San Diego County is also considering a 45-day moratorium on energy storage applications. The county has seen at least two major storage facility fires in the past year, including an 11-day blaze at the 250-MWh Gateway Energy Storage Station near the U.S.-Mexico border.

Grid-level lithium-ion battery safety incidents decreased by 97% from 2018 to 2023, according to a May study from Pacific Northwest National Laboratory, the Electric Power Research Institute and battery analysis provider TWAICE. But fires in lithium-ion batteries are hard to extinguish and toxic substances may be released, which could raise public safety concerns.

The New York task force made 15 fire safety recommendations in February. In addition to eliminating the exemption for electric utilities, requiring emergency response plans and improving on-site signage standards, the task force recommended requiring that facility personnel or representatives be able to leave the facility within 15 minutes and be on-site within four hours of an incident. Other recommendations include having local fire authorities monitor fire detection systems for battery facilities and requiring industry-funded independent peer reviews and regular safety inspections for eligible energy storage facilities, Gov.

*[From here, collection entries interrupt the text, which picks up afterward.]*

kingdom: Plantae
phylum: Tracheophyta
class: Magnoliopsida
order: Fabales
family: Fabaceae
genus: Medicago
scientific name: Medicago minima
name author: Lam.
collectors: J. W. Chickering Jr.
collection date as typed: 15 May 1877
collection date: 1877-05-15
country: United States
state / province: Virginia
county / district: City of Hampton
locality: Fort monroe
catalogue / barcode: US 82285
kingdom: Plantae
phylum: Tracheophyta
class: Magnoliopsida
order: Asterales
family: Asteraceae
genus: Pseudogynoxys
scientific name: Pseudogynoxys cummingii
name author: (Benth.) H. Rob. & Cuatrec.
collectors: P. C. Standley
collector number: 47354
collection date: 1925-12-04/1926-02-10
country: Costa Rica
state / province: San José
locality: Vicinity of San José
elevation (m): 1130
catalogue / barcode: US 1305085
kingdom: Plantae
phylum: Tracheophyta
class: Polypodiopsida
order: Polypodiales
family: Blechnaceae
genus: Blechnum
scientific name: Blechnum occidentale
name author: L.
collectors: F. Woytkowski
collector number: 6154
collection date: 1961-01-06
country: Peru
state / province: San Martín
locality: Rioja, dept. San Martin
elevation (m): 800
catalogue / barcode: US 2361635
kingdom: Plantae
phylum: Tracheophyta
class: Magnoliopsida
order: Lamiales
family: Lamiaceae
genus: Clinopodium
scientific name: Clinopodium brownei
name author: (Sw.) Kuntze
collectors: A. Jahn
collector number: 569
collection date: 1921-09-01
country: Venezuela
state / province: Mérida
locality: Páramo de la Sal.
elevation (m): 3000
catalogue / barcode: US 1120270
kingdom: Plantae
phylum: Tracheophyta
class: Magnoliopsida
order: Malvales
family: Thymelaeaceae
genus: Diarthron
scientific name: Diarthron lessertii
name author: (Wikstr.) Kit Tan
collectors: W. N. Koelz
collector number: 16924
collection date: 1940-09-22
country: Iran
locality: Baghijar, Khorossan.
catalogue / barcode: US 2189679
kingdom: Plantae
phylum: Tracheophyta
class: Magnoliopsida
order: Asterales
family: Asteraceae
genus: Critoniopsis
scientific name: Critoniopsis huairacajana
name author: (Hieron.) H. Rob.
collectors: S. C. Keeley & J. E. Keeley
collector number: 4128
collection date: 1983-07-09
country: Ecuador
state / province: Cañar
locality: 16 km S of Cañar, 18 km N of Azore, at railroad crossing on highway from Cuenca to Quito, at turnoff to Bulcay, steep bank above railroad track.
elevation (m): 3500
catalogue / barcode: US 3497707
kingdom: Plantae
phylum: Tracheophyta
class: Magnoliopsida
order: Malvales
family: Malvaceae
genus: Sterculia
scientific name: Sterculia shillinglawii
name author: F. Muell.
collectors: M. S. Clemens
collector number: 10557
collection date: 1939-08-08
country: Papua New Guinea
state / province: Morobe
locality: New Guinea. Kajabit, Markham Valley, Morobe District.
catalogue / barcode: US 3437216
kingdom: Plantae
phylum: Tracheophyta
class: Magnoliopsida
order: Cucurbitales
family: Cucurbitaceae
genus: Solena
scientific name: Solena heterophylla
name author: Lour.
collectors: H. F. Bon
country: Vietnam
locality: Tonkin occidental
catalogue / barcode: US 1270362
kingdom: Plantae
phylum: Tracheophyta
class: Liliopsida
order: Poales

Hochul’s office said.

According to Governor Hochul’s office, New York will accept public comments on the draft fire code through September 24.

“Adopting the most current, best-in-class (battery safety) standards will ensure responsible and safe deployment of energy storage while ensuring all New Yorkers benefit from low-cost, reliable, clean energy,” said Noah Roberts, senior director of energy storage for the American Clean Power Association. “Otherwise, we risk consolidating an outdated understanding of energy storage technologies.”

ACP released a Model Regulation for the Safety of Energy Storage for state and local governments to incorporate “the rigorous, expert-developed, evidence-based safety rules” set forth in the National Fire Protection Association’s 855 standard, Roberts added.

The proposed improvements to the New York fire code only apply to lithium-ion battery storage systems with a capacity greater than 600 kWh, the design languageThey exclude smaller battery arrays and storage facilities that use non-lithium technologies, some of which can cost-effectively discharge energy over periods longer than the typical 1- to 4-hour discharge duration of lithium-ion batteries.

As part of his plan to implement 6 GW of energy storage New York aims to have 20% of large-scale storage procurements consist of storage resources with a discharge duration of 8 hours by 2030.

Such longer-duration storage resources include conventional battery-free systems, such as the 1.2-GW Blenheim-Gilboa pumped hydroelectric power project in the Catskill Mountains of New York, and emerging technologies such as Hydrostor’s advanced compressed air energy storage system.

They also include non-lithium battery chemistries with lower fire risk, such as The organic flow of CMBlu And Zinc Manganese Dioxide Batteries from Urban Electric Power.

The U.S. Department of Energy will cover half of the $13.1 million cost of two large-scale Urban Electric Power facilities scheduled to come online in 2028. The New York Power Authority said last week. Each 300-kW facility can discharge for 12 hours or more, according to NYPA.